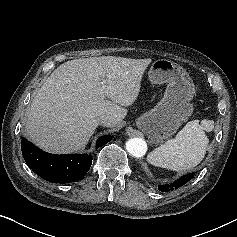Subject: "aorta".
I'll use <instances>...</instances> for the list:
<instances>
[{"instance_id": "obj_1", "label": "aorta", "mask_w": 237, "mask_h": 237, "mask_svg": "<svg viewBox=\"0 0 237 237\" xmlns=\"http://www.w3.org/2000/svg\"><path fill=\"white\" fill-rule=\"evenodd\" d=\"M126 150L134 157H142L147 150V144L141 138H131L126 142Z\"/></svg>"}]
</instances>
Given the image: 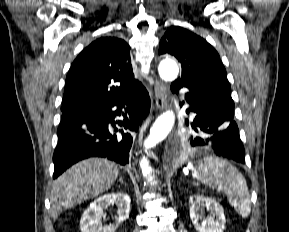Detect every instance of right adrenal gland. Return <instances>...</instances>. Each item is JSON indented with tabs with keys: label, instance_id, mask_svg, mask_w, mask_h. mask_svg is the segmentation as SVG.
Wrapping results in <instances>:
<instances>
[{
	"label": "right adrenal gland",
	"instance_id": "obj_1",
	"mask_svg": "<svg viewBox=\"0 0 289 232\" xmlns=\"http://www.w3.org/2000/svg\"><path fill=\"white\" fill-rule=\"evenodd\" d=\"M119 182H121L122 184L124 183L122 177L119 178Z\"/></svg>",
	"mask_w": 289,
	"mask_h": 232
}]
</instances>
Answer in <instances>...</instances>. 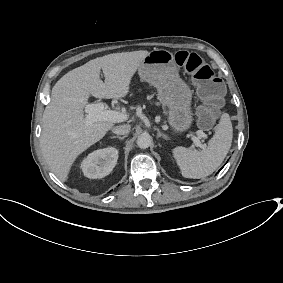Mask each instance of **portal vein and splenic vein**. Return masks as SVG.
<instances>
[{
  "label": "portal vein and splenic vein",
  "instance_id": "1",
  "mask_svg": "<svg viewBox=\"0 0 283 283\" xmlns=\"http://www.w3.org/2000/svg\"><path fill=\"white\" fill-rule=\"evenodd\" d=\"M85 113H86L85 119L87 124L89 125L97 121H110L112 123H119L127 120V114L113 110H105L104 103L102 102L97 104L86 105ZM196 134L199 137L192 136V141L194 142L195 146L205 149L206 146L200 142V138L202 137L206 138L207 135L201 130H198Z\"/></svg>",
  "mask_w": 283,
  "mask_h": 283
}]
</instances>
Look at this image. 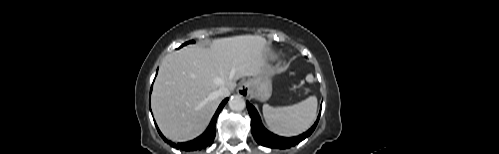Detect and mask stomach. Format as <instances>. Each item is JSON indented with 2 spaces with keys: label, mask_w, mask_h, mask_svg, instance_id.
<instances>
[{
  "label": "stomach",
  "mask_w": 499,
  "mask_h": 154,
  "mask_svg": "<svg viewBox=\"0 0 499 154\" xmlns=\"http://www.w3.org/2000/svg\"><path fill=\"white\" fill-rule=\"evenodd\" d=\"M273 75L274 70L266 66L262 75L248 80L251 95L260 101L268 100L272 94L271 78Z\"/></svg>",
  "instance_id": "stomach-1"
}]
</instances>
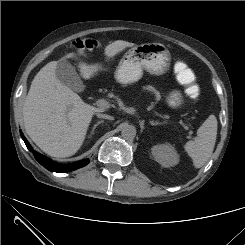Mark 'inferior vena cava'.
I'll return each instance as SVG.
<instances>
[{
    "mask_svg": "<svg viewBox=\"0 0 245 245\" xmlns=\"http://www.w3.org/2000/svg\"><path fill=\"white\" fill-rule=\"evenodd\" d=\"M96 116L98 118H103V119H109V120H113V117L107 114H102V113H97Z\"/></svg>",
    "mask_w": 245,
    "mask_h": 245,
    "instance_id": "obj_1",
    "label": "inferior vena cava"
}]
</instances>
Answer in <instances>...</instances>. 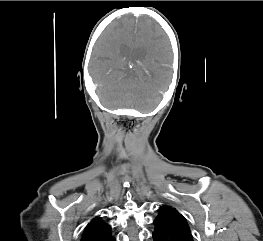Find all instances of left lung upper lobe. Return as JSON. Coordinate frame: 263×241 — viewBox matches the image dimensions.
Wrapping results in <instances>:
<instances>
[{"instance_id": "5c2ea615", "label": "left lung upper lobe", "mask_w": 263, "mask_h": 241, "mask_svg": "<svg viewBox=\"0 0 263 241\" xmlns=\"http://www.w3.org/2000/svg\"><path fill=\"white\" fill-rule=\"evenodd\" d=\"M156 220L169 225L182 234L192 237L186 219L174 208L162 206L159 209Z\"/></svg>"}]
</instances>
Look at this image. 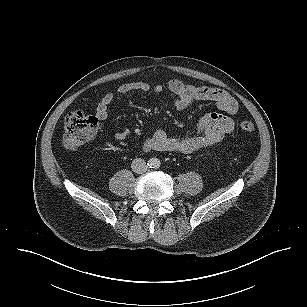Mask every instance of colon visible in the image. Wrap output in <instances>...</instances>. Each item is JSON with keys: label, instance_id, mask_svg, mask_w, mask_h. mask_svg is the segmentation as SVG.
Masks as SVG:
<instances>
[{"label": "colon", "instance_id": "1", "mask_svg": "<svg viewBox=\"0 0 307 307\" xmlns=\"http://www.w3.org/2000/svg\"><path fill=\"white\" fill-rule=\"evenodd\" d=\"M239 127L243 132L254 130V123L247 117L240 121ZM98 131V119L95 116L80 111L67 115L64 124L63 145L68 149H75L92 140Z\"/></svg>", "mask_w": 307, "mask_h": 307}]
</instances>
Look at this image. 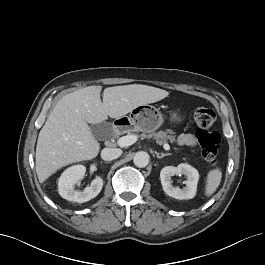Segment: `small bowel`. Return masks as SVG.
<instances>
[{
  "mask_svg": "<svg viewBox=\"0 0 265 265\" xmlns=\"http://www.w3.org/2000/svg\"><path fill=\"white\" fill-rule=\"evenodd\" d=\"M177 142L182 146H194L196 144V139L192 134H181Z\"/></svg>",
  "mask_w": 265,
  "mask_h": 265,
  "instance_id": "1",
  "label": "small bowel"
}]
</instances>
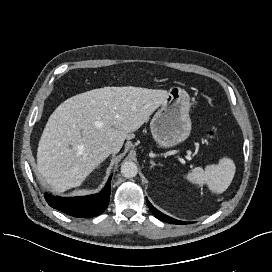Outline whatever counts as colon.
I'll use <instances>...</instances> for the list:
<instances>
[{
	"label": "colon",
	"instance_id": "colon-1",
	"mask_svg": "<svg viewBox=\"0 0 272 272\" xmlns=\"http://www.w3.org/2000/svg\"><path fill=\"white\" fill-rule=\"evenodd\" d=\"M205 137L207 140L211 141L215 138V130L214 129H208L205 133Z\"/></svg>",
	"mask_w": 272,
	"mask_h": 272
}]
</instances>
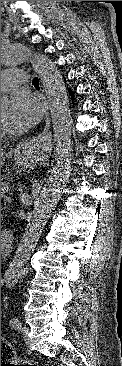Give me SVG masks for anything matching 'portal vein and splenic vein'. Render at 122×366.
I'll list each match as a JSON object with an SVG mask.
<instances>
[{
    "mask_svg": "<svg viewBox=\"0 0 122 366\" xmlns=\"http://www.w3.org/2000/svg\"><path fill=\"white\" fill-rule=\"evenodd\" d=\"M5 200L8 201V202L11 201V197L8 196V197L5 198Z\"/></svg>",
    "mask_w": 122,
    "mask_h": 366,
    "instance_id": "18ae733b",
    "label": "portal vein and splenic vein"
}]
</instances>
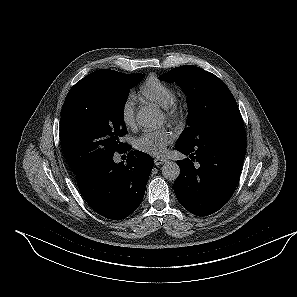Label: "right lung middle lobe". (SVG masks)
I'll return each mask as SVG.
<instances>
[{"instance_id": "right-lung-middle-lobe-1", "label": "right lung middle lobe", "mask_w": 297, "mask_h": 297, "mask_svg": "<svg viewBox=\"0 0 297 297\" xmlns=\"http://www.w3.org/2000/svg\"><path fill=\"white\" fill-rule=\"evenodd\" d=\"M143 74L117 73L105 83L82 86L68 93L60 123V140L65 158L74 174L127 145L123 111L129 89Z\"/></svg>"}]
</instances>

************

Exercise aim. Extract, unchanged, the part of the rows that opens with the line containing "Give me SVG" and closes with the line containing "200L8 201V202L11 201V197L8", both lines included. Leave the pictures out of your copy.

Right answer.
Give me SVG masks for anything matching 'portal vein and splenic vein'. Render at 122×366.
I'll list each match as a JSON object with an SVG mask.
<instances>
[{
    "mask_svg": "<svg viewBox=\"0 0 122 366\" xmlns=\"http://www.w3.org/2000/svg\"><path fill=\"white\" fill-rule=\"evenodd\" d=\"M5 200L8 201V202L11 201V197L8 196V197L5 198Z\"/></svg>",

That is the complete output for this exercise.